* **Stored data entries**

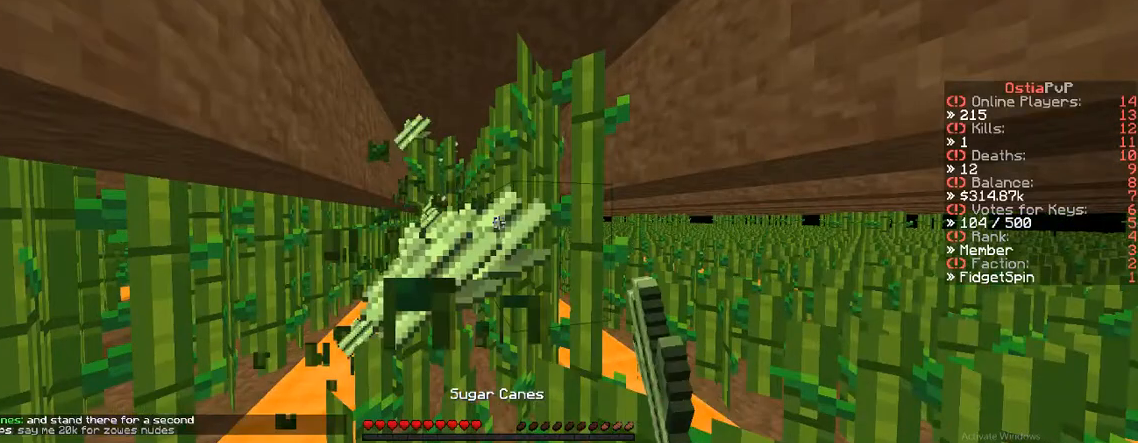
{"keys": ["a", "w"], "events": [[100, "a", "down"], [400, "w", "down"]]}
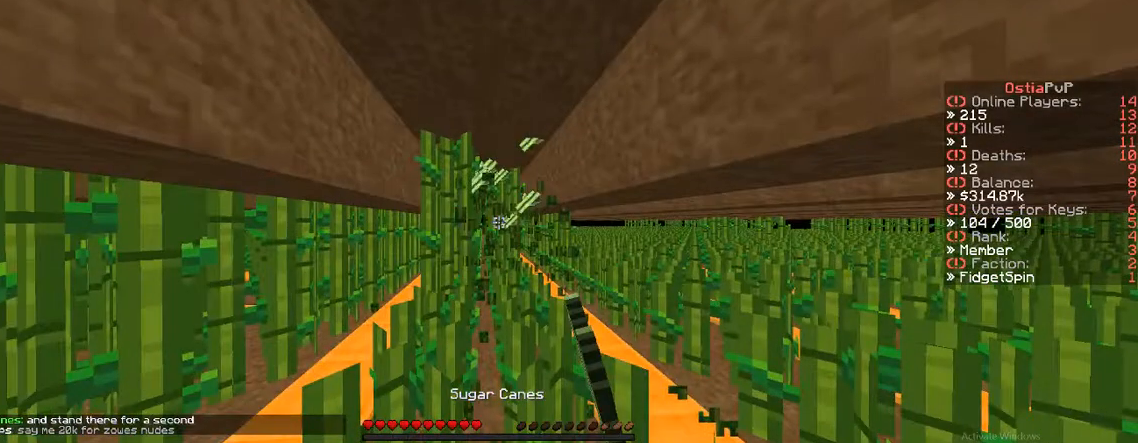
{"keys": ["d"], "events": [[67, "a", "up"], [350, "d", "down"], [350, "w", "up"]]}
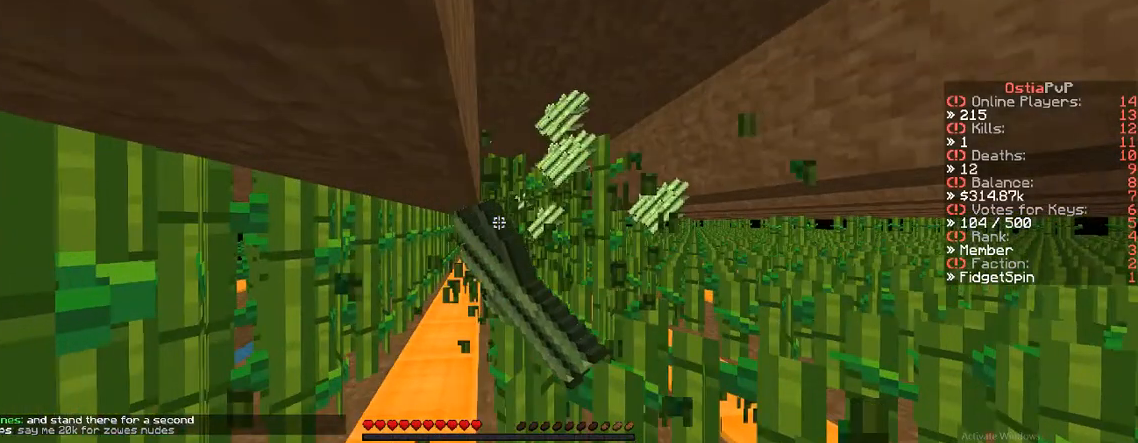
{"keys": [], "events": [[133, "d", "up"]]}
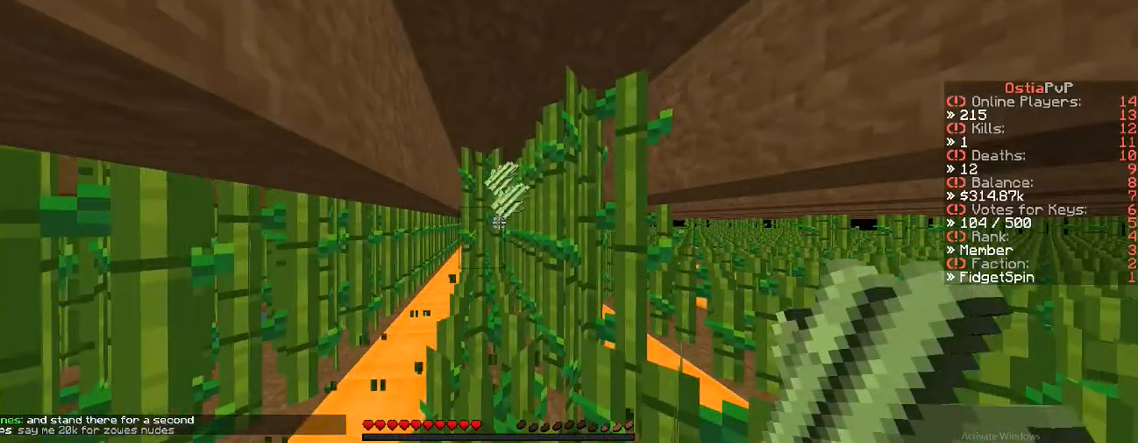
{"keys": [], "events": []}
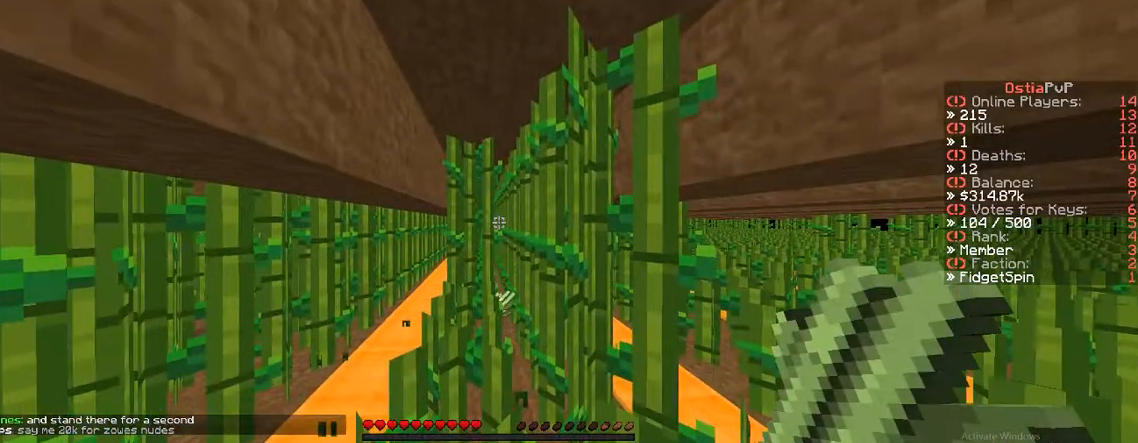
{"keys": [], "events": []}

* **What is required**
Take the entries above and restate them word for word, minus their images.

* **Result of the exercise**
{"keys": ["a", "w"], "events": [[100, "a", "down"], [400, "w", "down"]]}
{"keys": ["d"], "events": [[67, "a", "up"], [350, "d", "down"], [350, "w", "up"]]}
{"keys": [], "events": [[133, "d", "up"]]}
{"keys": [], "events": []}
{"keys": [], "events": []}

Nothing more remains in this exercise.